Revving Up the Printing Press
There’s also another problem. While the commercial banking system was busy creating money from its deposits, the governments of the world, led by the U.S., were also busy printing money.
So commercial banks create money, which is debt, central banks print more money and governments artificially manipulate the economy to hold interest rates down.
Today’s world is seeing near-zero interest rates, low growth, huge increases in money supplies around the globe, unprecedented levels of debt, high unemployment and governments that have been exerting the wrong kind of influence on their respective economies.
The only reason this has worked out so far is because ordinary people don’t understand what’s going on and continue to believe in the fiat currency they’re working for and saving for their future.
But what do you think will happen to economies built using the same model as a Pyramid or Ponzi scheme?
The simple answer is those economies will come crashing down and will take stock markets around the world with them.

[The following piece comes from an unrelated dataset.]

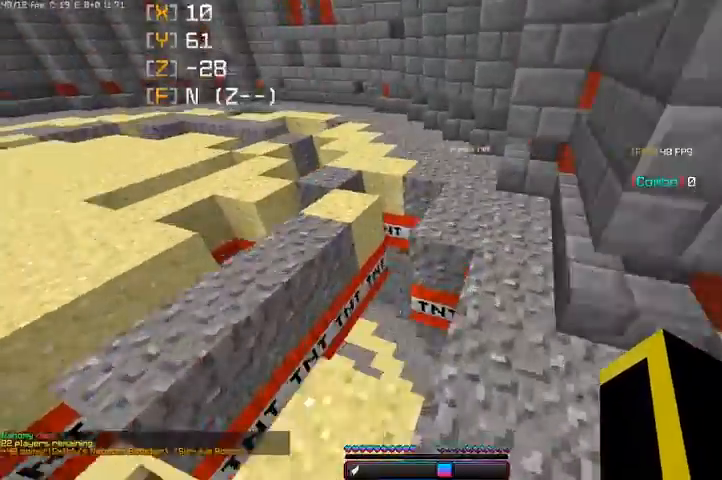
{"keys": ["a", "space", "w"], "mouse": [], "events": [[300, "mouse_left", "down"], [367, "d", "up"], [500, "a", "down"], [500, "mouse_left", "up"]]}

Interest rates will have to rise, inflation will run rampant – wiping out people’s real savings – while taxes will significantly increase to pay for the absurd debt levels. People who are holding money in savings vehicles such as bank accounts and bonds will see their purchasing power turn negative and an entire host of other problems will result.
Not All Bad News
Fortunately, although markets will crash when interest rates inevitably jump and people face huge tax increases and lose confidence in governments’ ability to repay their debts, some companies will surge. These are the companies that have genuine value backing their earnings.
These companies sell products that people must buy regardless of economic conditions – products such as food, shelter and basic clothing. And some companies operate at an international level and are resilient to local economic downturns. Companies that do both are best positioned to weather the impending storm.
…focus on value and real growth instead of hand-wavy Wall Street products derived from multiple levels of incomprehensible financial engineering that produce the illusion of profitability.”
Gone are the days when you could invest in broad market indexes and expect them to continuously go up forever. Today’s successful investors need to select specific, high quality companies with strong economic moats operating at a global level with experienced management teams in control.
They need to focus on value and real growth instead of hand-wavy Wall Street products derived from multiple levels of incomprehensible financial engineering that produce the illusion of profitability.
And they need to turn their depreciating fiat currency into solid assets that will not only keep up with the real rate of inflation (which is far greater than what governments around the world would have you believe), but surpass it. That’s the only way investors will come out ahead.
The sad fact is, however, most people will be hit harder than they were during the 2008 global economic crisis when the negative ramifications of today’s governments’ actions finally play out over the next few years.
However investors who have positioned their portfolios correctly should come out relatively unscathed and some, who have cash-generating assets, could even thrive by purchasing great companies at rock-bottom prices while almost everyone else is either forced to sell or flee the stock market in panic.
How you fare as an individual is a direct result of what you decide to do right now. It’s not too late but time is definitely running out.